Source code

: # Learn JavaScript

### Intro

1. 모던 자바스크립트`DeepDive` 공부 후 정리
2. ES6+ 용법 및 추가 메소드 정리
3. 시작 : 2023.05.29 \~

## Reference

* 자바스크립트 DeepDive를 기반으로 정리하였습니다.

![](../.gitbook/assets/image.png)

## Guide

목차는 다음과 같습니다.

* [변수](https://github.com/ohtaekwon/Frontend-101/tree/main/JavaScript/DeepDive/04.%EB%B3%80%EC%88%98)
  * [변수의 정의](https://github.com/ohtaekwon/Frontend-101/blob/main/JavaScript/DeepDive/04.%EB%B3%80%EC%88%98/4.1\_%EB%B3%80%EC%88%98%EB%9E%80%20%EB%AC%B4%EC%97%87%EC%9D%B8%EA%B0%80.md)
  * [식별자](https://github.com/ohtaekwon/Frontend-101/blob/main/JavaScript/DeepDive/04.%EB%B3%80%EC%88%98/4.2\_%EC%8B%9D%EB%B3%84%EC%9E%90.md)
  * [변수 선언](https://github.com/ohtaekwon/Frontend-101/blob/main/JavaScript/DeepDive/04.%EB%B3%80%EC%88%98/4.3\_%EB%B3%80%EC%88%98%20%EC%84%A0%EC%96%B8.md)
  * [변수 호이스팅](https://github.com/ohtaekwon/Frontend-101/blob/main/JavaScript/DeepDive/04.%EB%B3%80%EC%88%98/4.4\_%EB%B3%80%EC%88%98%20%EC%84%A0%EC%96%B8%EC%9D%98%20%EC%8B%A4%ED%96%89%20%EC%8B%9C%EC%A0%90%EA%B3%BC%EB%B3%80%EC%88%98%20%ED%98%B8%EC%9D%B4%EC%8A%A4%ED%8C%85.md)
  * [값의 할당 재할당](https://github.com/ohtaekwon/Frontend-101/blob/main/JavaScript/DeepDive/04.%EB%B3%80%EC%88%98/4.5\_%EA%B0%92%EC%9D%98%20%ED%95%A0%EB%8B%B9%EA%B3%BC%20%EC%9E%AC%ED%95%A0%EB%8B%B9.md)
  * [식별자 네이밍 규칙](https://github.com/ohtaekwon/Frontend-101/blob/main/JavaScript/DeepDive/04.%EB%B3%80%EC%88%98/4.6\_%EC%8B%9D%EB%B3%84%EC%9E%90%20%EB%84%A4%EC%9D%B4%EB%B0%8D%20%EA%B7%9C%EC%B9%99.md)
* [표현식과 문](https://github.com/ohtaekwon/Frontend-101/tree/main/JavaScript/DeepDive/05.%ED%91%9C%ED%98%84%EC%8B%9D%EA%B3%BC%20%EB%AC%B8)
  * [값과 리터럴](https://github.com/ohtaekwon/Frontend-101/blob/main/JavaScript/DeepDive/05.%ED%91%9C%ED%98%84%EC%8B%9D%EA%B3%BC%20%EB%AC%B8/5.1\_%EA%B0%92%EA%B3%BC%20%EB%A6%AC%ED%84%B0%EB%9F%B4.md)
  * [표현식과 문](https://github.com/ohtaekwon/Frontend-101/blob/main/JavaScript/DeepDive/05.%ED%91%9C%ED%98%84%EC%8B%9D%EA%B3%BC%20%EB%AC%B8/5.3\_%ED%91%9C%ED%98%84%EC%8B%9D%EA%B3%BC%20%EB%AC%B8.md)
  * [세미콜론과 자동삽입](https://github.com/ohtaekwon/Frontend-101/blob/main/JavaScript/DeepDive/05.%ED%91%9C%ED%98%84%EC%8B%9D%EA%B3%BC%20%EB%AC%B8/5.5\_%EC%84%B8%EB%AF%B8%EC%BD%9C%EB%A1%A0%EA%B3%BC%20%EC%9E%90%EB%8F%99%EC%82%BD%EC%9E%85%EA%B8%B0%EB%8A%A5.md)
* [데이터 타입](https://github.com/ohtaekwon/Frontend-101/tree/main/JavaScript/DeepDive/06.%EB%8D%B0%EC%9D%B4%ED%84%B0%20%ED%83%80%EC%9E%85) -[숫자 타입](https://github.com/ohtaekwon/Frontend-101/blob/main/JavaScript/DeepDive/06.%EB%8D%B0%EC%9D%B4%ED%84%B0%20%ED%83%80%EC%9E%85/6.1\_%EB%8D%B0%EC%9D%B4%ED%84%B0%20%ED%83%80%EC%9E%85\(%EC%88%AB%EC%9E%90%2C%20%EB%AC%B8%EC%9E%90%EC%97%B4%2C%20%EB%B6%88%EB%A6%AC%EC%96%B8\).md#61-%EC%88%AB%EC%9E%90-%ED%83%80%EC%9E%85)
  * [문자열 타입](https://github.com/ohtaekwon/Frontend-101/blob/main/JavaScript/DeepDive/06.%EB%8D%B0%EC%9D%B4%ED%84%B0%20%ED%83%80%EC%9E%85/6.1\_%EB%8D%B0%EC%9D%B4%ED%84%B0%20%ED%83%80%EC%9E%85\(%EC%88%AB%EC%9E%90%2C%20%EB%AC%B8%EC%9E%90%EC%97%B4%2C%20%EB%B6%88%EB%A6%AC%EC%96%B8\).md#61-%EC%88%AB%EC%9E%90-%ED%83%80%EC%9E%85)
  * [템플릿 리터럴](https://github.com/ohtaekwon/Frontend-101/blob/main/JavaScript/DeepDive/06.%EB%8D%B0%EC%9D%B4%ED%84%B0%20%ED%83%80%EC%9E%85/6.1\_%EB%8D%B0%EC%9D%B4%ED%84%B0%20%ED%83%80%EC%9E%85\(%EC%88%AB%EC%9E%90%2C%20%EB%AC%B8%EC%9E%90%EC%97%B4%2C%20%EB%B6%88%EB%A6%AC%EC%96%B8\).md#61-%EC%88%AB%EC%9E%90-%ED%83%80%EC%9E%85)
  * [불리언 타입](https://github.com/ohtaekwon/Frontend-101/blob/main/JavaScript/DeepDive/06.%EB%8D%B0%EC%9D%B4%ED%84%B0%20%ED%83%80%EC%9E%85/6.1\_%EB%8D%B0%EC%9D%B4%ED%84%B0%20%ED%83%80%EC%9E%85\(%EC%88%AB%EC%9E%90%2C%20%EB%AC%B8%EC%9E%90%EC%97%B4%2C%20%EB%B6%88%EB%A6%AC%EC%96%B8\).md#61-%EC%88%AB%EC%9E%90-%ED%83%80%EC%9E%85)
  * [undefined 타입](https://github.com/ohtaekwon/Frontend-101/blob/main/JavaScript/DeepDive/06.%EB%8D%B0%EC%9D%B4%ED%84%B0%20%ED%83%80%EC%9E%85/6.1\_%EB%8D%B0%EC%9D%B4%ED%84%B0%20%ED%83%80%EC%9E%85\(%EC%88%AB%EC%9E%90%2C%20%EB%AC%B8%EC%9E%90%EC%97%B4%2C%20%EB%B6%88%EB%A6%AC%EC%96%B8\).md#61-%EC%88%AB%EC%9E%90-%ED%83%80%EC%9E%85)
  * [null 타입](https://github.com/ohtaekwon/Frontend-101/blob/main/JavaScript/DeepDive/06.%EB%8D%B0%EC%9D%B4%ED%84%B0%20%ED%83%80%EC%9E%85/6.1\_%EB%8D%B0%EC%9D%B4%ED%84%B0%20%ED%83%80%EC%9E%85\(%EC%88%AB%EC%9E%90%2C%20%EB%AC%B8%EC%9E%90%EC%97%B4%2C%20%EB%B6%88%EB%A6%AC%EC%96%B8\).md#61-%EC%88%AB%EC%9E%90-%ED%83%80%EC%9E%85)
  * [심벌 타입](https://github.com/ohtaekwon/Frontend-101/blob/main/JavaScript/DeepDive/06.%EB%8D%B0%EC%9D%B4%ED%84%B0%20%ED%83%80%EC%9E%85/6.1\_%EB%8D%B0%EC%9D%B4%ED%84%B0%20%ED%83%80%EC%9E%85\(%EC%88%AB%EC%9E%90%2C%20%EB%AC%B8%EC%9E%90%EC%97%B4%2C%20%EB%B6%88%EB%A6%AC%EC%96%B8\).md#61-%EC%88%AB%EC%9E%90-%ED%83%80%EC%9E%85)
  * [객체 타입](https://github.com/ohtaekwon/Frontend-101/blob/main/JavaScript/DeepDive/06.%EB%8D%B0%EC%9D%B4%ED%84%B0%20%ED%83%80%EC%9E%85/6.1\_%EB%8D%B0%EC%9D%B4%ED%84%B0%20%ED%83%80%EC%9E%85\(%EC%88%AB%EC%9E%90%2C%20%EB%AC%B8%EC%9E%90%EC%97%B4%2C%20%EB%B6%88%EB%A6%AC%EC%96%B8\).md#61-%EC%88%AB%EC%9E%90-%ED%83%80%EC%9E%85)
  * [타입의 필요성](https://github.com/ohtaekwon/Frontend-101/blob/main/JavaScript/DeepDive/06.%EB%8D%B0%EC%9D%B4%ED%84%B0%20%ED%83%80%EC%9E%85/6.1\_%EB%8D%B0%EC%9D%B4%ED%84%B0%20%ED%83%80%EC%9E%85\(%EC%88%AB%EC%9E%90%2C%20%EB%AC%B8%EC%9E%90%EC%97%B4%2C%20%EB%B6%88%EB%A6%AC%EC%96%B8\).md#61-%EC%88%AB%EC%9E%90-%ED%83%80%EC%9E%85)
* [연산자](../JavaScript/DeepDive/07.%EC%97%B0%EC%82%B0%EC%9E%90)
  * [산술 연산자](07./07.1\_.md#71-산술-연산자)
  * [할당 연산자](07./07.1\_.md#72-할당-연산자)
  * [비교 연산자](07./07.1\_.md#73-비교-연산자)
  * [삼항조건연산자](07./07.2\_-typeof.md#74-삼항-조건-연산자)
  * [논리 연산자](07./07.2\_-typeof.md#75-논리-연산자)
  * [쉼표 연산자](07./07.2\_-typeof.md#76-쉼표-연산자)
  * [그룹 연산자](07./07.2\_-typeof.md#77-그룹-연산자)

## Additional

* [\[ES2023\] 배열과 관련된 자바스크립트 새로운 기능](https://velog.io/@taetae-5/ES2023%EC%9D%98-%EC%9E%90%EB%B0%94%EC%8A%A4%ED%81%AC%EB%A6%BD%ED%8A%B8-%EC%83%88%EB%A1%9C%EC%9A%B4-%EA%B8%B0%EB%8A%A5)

What you are asked to do:
Reproduce the records above line for line, starting at the very beginning and ending with the line that contains "목차는 다음과 같습니다.", with both of those lines included.

Your response:
Source code

: # Learn JavaScript

### Intro

1. 모던 자바스크립트`DeepDive` 공부 후 정리
2. ES6+ 용법 및 추가 메소드 정리
3. 시작 : 2023.05.29 \~

## Reference

* 자바스크립트 DeepDive를 기반으로 정리하였습니다.

![](../.gitbook/assets/image.png)

## Guide

목차는 다음과 같습니다.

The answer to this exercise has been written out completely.